I'v seen alot of grazy things in my days fishing. But this one i played a small part in. I was on the mo,below croton I'd been up all night picking solfshell crabs.(for sale) It was getting close to sun up so i through I'd quit. n then catch some trout for the smoker. I was in the parking lot puting my crabs n gear away, when a truck pulling a driftboat pulled in n started putting there boat in the water. I grabbed a half a doz. crabs n headed down to the river. One of the guys, will call him Mr. Pretty, this guy was dressed for the ball. Every thing new right up to the new hat full of flys on his head,n smoking a pipe. Mr. Pretty was standing in the boat,taking things (pole's etc.) from the guild n putting them in the boat. As i walked by, i said to the guild, have u cault any skams. he replied quit loud THERE'S NO SKAMS HERE. naway i walked upstream(below the bridge) made my frist cast,,wam bam jumped right out of the water n headed at their boat. I yelled FISH ON, COMING AT YA. For what ever reason the guild moved one of the poles in the boat n it cault on my line n knocked the pipe out of Mr.Pretty's mouth. The fish took off down stream like a bat out of hell. well the fish came off. I'm looking down stream, n the guild said to me I'll be keeping a look out for them fish now that i know there in here. my reply was u should keep a eye on your client, he's on fire. the smoke was rolling out of Mr. Prettys coat n scarf, Mr. Pretty starts beating his chest n screaming. The guild, he's splashing water up at Mr. Pretty, well Mr.Pretty he had just about all he could handel so he made for the water. n on his way he broke 2 poles n got there lunchs wet. as i headed back up stream. I heard Mr. Pretty say where's my pipe.

Records shown:
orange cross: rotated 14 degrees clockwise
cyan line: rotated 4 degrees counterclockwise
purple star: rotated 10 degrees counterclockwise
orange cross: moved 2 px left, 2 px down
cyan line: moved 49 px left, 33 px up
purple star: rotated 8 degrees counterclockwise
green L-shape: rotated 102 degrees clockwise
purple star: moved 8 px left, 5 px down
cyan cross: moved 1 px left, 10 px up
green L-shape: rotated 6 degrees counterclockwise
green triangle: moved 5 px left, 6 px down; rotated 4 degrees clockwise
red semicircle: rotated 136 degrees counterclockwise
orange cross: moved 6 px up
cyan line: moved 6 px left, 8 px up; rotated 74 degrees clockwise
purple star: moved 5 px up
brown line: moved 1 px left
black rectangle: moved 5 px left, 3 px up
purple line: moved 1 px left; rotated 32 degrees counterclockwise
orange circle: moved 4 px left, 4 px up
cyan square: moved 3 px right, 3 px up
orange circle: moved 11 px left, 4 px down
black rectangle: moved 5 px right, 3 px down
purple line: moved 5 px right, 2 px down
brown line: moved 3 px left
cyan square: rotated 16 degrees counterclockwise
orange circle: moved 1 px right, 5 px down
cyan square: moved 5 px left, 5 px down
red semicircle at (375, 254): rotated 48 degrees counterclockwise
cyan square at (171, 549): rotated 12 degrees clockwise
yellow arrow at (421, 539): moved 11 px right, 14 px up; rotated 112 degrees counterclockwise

---

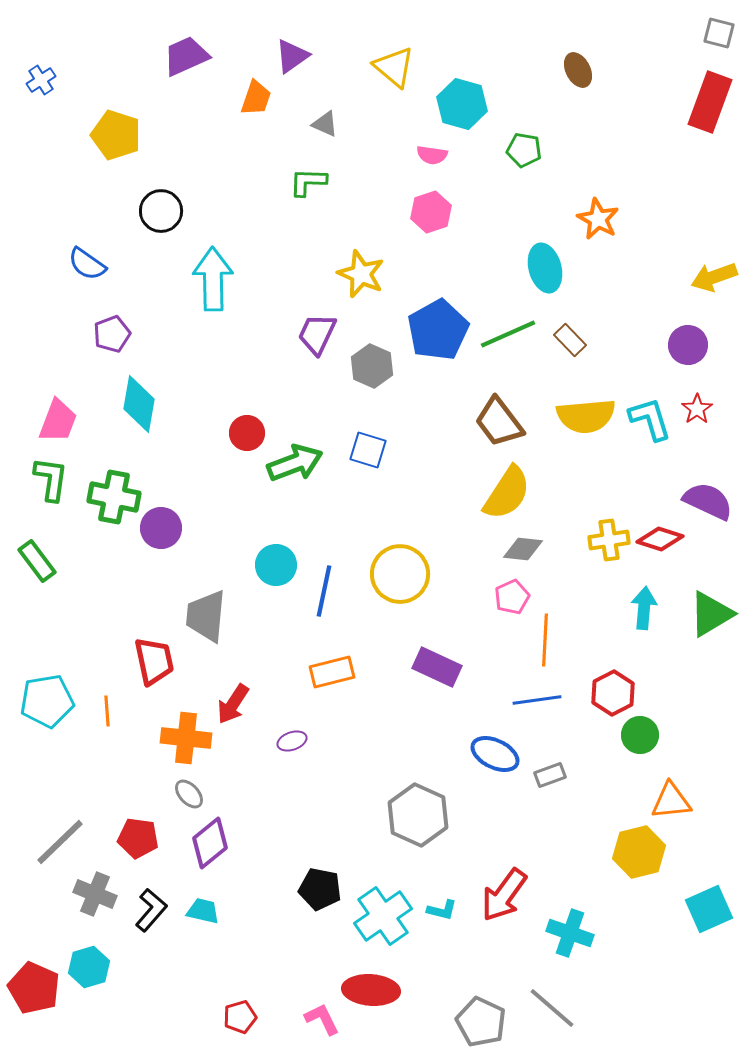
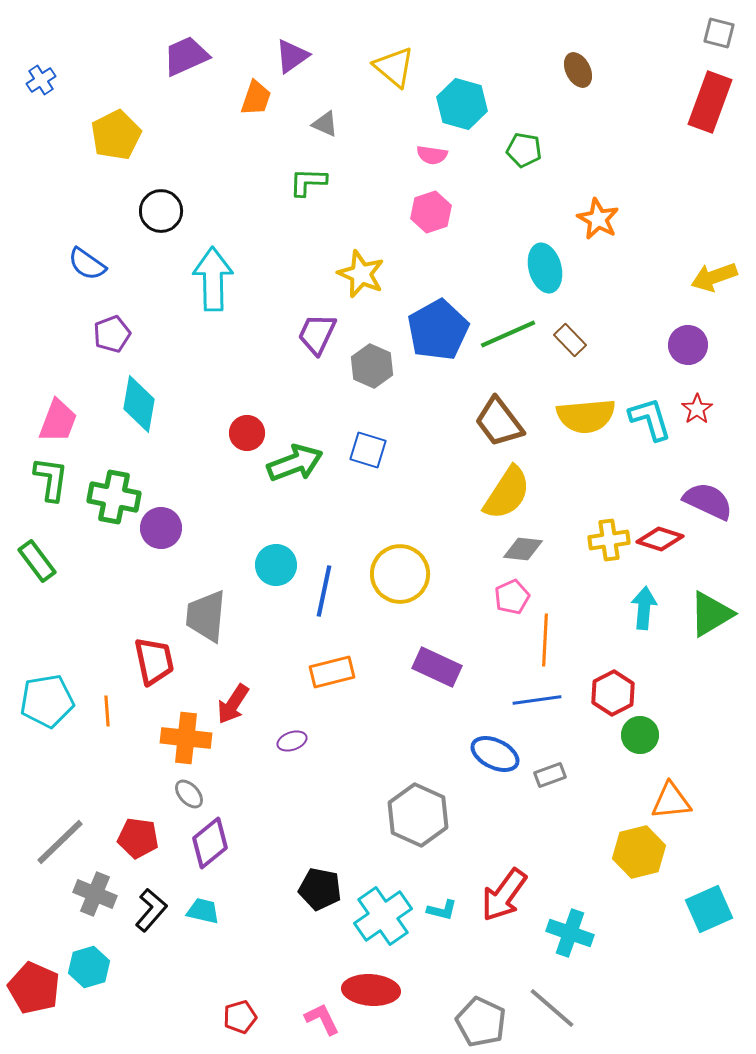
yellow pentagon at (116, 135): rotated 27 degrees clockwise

Set tasks:
A) Condense the paragraph of the fishing story that begins "I'v seen alot of grazy things" into a shorter version that keeps its main facts.
B) Render the rows in Block 1 from the line that contains "orange cross: rotated 14 degrees clockwise" through the line that contains "green triangle: moved" as a JSON list of strings, one string per line, with blank lines left out.
The fishing story and the rows come from unrelated sources.

Responses by task:
A) Near sunup on the Mo below Croton, after a night of picking crabs for sale, I headed to the river to catch trout for the smoker. A driftboat party was launching, and one client, Mr. Pretty, was dressed in all-new gear and smoking a pipe. The guild loudly said there were no skams there. On my first cast upstream, a fish jumped and ran at their boat. The guild moved a pole, which caught my line and knocked the pipe out of Mr. Pretty's mouth. Then the fish came off. The guild said he would watch for those fish. I told him to watch his client instead, who was on fire. Mr. Pretty beat his chest, screamed, and made for the water, breaking two poles and wetting their lunches on the way. As I walked back upstream, I heard him ask where his pipe was.

B)
[
  "orange cross: rotated 14 degrees clockwise",
  "cyan line: rotated 4 degrees counterclockwise",
  "purple star: rotated 10 degrees counterclockwise",
  "orange cross: moved 2 px left, 2 px down",
  "cyan line: moved 49 px left, 33 px up",
  "purple star: rotated 8 degrees counterclockwise",
  "green L-shape: rotated 102 degrees clockwise",
  "purple star: moved 8 px left, 5 px down",
  "cyan cross: moved 1 px left, 10 px up",
  "green L-shape: rotated 6 degrees counterclockwise",
  "green triangle: moved 5 px left, 6 px down; rotated 4 degrees clockwise"
]